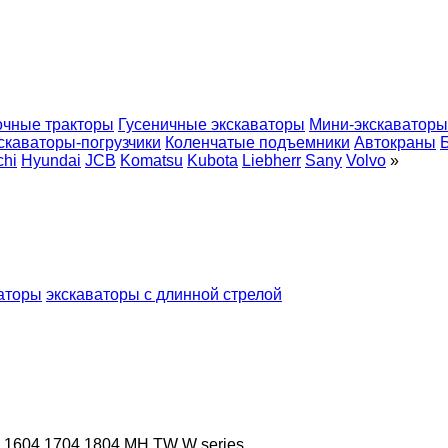
чные тракторы
Гусеничные экскаваторы
Мини-экскаваторы
скаваторы-погрузчики
Коленчатые подъемники
Автокраны
chi
Hyundai
JCB
Komatsu
Kubota
Liebherr
Sany
Volvo
»
аторы
экскаваторы с длинной стрелой
1604
1704
1804
MH
TW
W series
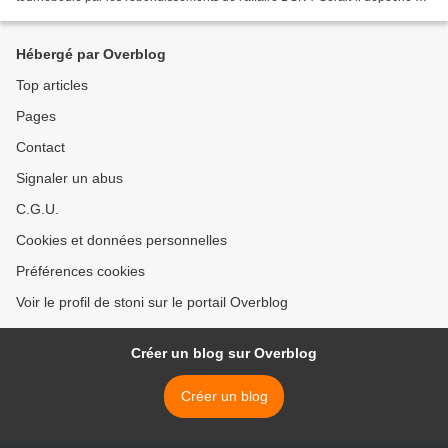
Monaco pour couvrir le mariage du...
Hébergé par Overblog
Top articles
Pages
Contact
Signaler un abus
C.G.U.
Cookies et données personnelles
Préférences cookies
Voir le profil de stoni sur le portail Overblog
Créer un blog sur Overblog
Créer un blog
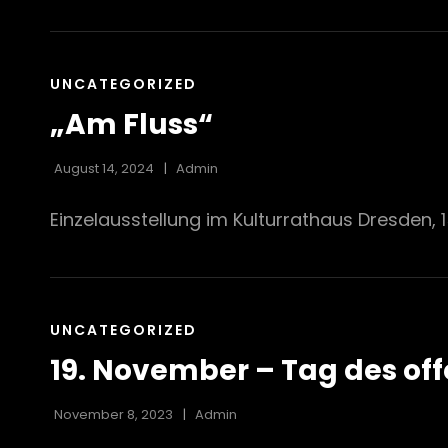
CAT
UNCATEGORIZED
LINKS
„Am Fluss“
August 14, 2024
Admin
Einzelausstellung im Kulturrathaus Dresden, 1
CAT
UNCATEGORIZED
LINKS
19. November – Tag des off
November 8, 2023
Admin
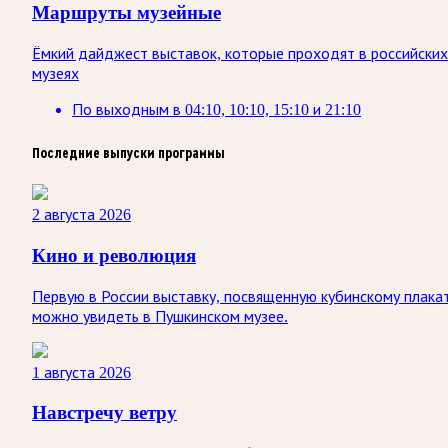
Маршруты музейные
Ёмкий дайджест выставок, которые проходят в российских
музеях
По выходным
в
04:10, 10:10, 15:10 и 21:10
Последние выпуски программы
2 августа 2026
Кино и революция
Первую в России выставку, посвященную кубинскому плакат
можно увидеть в Пушкинском музее.
1 августа 2026
Навстречу ветру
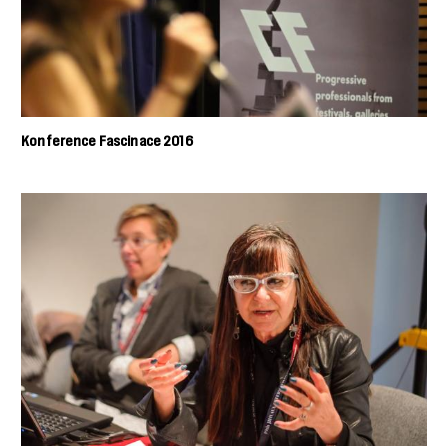
Konference Fascinace 2016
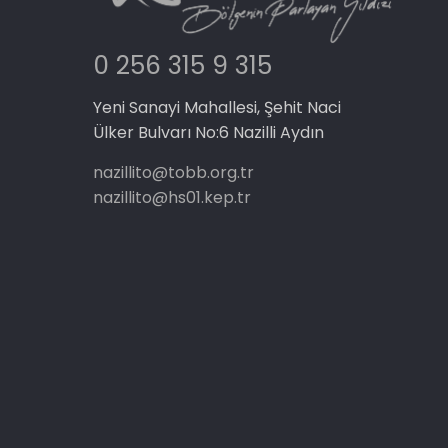
0 256 315 9 315
Yeni Sanayi Mahallesi, Şehit Naci
Ülker Bulvarı No:6 Nazilli Aydın
nazillito@tobb.org.tr
nazillito@hs01.kep.tr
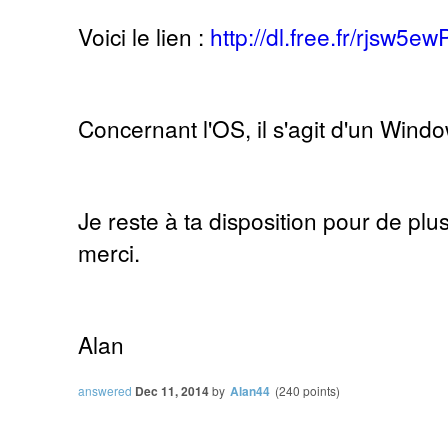
Voici le lien :
http://dl.free.fr/rjsw5ew
Concernant l'OS, il s'agit d'un Win
Je reste à ta disposition pour de p
merci.
Alan
answered
Dec 11, 2014
by
Alan44
(
240
points)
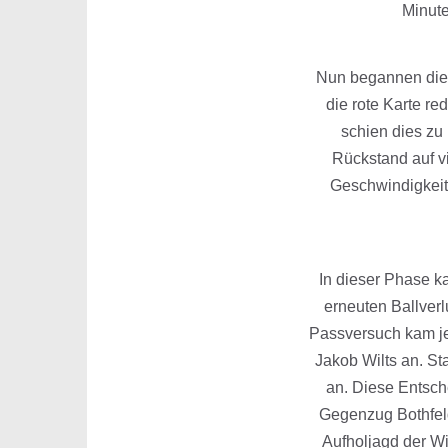
Minute
Nun begannen die G
die rote Karte re
schien dies zu 
Rückstand auf v
Geschwindigkeit 
In dieser Phase ka
erneuten Ballver
Passversuch kam je
Jakob Wilts an. Sta
an. Diese Entsch
Gegenzug Bothfeld
Aufholjagd der Wi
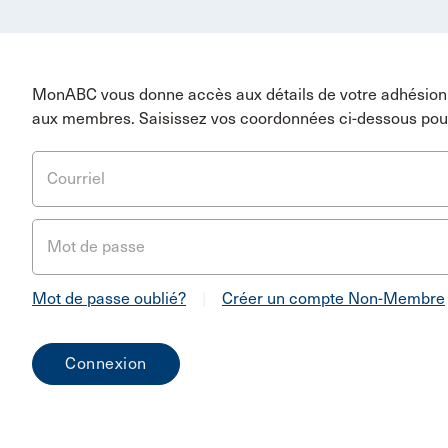
MonABC vous donne accès aux détails de votre adhésion 
aux membres. Saisissez vos coordonnées ci-dessous pou
Courriel
Mot de passe
Mot de passe oublié?
|
Créer un compte Non-Membre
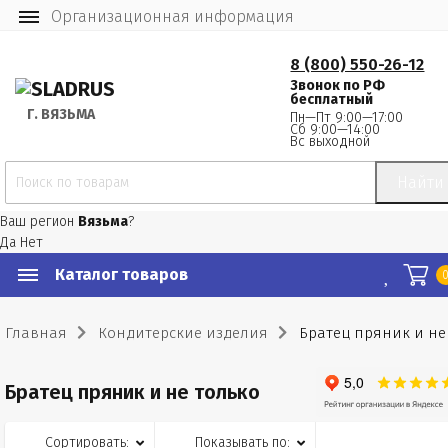
Организационная информация
8 (800) 550-26-12
Звонок по РФ
бесплатный
Г.
 ВЯЗЬМА
Пн—Пт 9:00—17:00
Сб 9:00—14:00
Вс выходной
Найти
Ваш регион
Вязьма
?
Да
Нет
Каталог товаров
Главная
Кондитерские изделия
Братец пряник и не
Братец пряник и не только
Сортировать:
Показывать по:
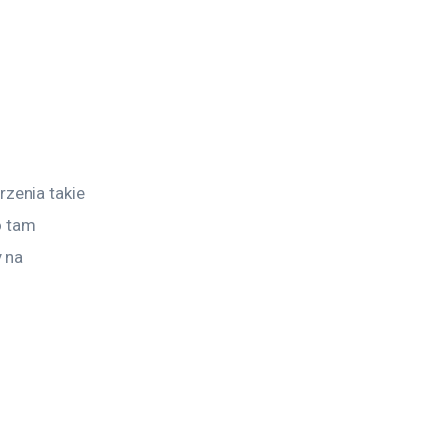
zenia takie 
o tam 
 na 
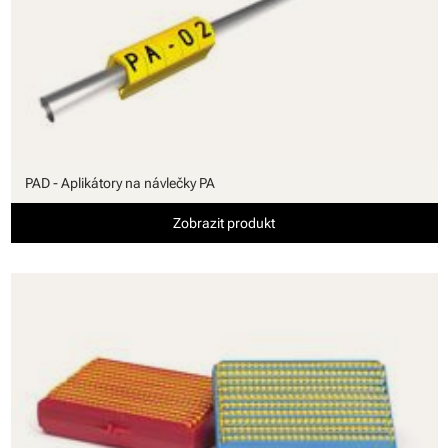
PAD - Aplikátory na návlečky PA
Zobrazit produkt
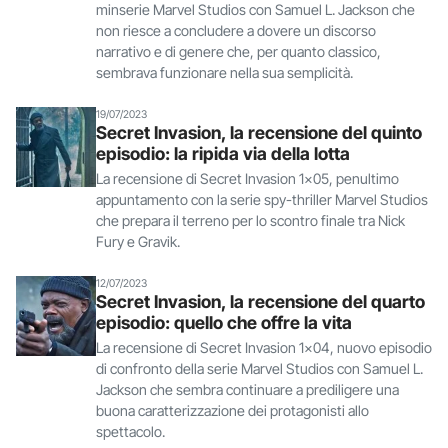
minserie Marvel Studios con Samuel L. Jackson che
non riesce a concludere a dovere un discorso
narrativo e di genere che, per quanto classico,
sembrava funzionare nella sua semplicità.
19/07/2023
Secret Invasion, la recensione del quinto
episodio: la ripida via della lotta
La recensione di Secret Invasion 1x05, penultimo
appuntamento con la serie spy-thriller Marvel Studios
che prepara il terreno per lo scontro finale tra Nick
Fury e Gravik.
12/07/2023
Secret Invasion, la recensione del quarto
episodio: quello che offre la vita
La recensione di Secret Invasion 1x04, nuovo episodio
di confronto della serie Marvel Studios con Samuel L.
Jackson che sembra continuare a prediligere una
buona caratterizzazione dei protagonisti allo
spettacolo.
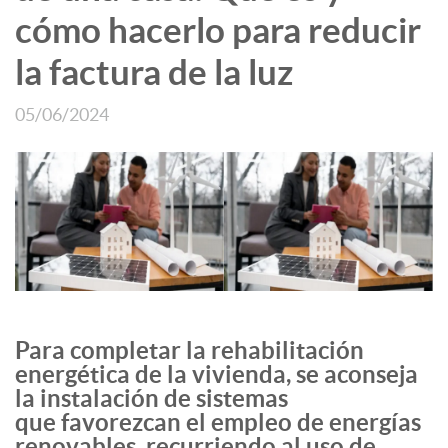
cómo hacerlo para reducir
la factura de la luz
05/06/2024
Para completar la rehabilitación
energética de la vivienda, se aconseja
la instalación de sistemas
que favorezcan el empleo de energías
renovables, recurriendo al uso de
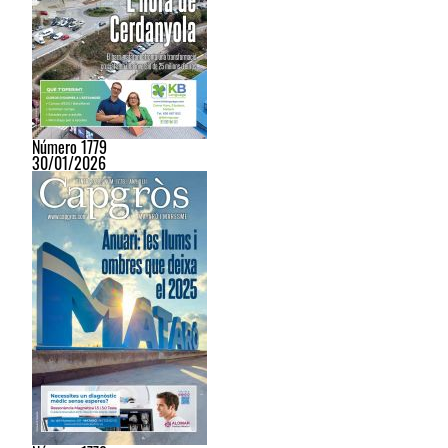
Número 1779
30/01/2026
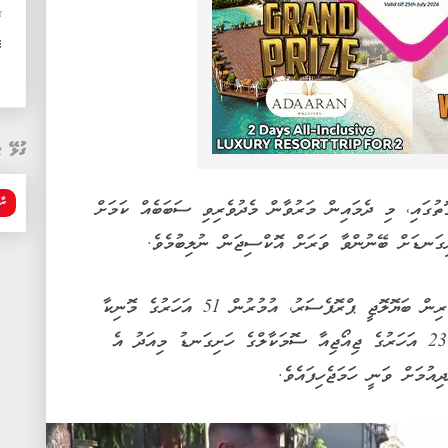
ޚ
ގ
ގުޅޭ ޓ
ރާ
ޮތުގައި، މި ދެމައިން މަރުވާން މެދުވެރިވި ސަބަބެއް ކަމަށް
ގަނޑަށް ބޭނުންވާ ވަރަށް އޮކްސިޖަން ނުލިބުމެވެ.
މި ހާދިސާގައި މަރުވި ޖެނޯއާ ޔުނިވާސިޓީގެ މެރިން ބަޔޮލޮޖީ ޕްރޮފެސަރު، އުމުރުން 51 އަހަރުގެ މޮނިކާ
މޮންޓެފަލްކޯން އާއި އޭނާގެ ދަރިފުޅު އުމުރުން 23 އަހަރުގެ ޖިއޯޖިއާ ސޮމަކާލްގެ ހަށިގަނޑު މިއަދު އެ
އުމަށް ވަނީ ހަމަޖެހިފައެވެ.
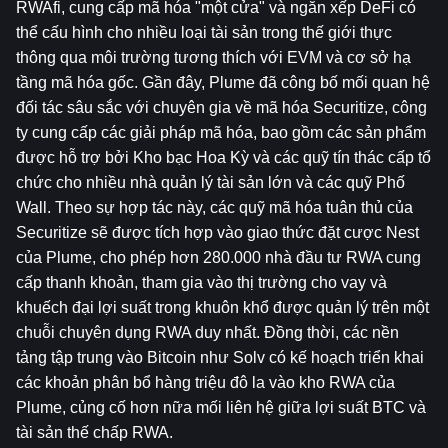
RWAfi, cung cấp mã hóa "một cửa" và ngăn xếp DeFi có 
thể cấu hình cho nhiều loại tài sản trong thế giới thực 
thông qua môi trường tương thích với EVM và cơ sở hạ 
tầng mã hóa gốc. Gần đây, Plume đã công bố mối quan hệ 
đối tác sâu sắc với chuyên gia về mã hóa Securitize, công 
ty cung cấp các giải pháp mã hóa, bao gồm các sản phẩm 
được hỗ trợ bởi Kho bạc Hoa Kỳ và các quỹ tín thác cấp tổ 
chức cho nhiều nhà quản lý tài sản lớn và các quỹ Phố 
Wall. Theo sự hợp tác này, các quỹ mã hóa tuân thủ của 
Securitize sẽ được tích hợp vào giao thức đặt cược Nest 
của Plume, cho phép hơn 280.000 nhà đầu tư RWA cung 
cấp thanh khoản, tham gia vào thị trường cho vay và 
khuếch đại lợi suất trong khuôn khổ được quản lý trên một 
chuỗi chuyên dụng RWA duy nhất. Đồng thời, các nền 
tảng tập trung vào Bitcoin như Solv có kế hoạch triển khai 
các khoản phân bổ hàng triệu đô la vào kho RWA của 
Plume, củng cố hơn nữa mối liên hệ giữa lợi suất BTC và 
tài sản thế chấp RWA.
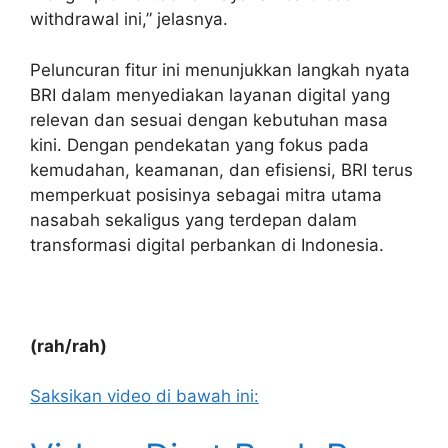
withdrawal ini,” jelasnya.
Peluncuran fitur ini menunjukkan langkah nyata
BRI dalam menyediakan layanan digital yang
relevan dan sesuai dengan kebutuhan masa
kini. Dengan pendekatan yang fokus pada
kemudahan, keamanan, dan efisiensi, BRI terus
memperkuat posisinya sebagai mitra utama
nasabah sekaligus yang terdepan dalam
transformasi digital perbankan di Indonesia.
(rah/rah)
Saksikan video di bawah ini:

━━━━━━━━━━

• WORK INSTRUCTION
Take each line above that holds the string "Invasion" and copy it.

• EXPECTED ANSWER
Secret Invasion, la recensione del quinto
La recensione di Secret Invasion 1x05, penultimo
Secret Invasion, la recensione del quarto
La recensione di Secret Invasion 1x04, nuovo episodio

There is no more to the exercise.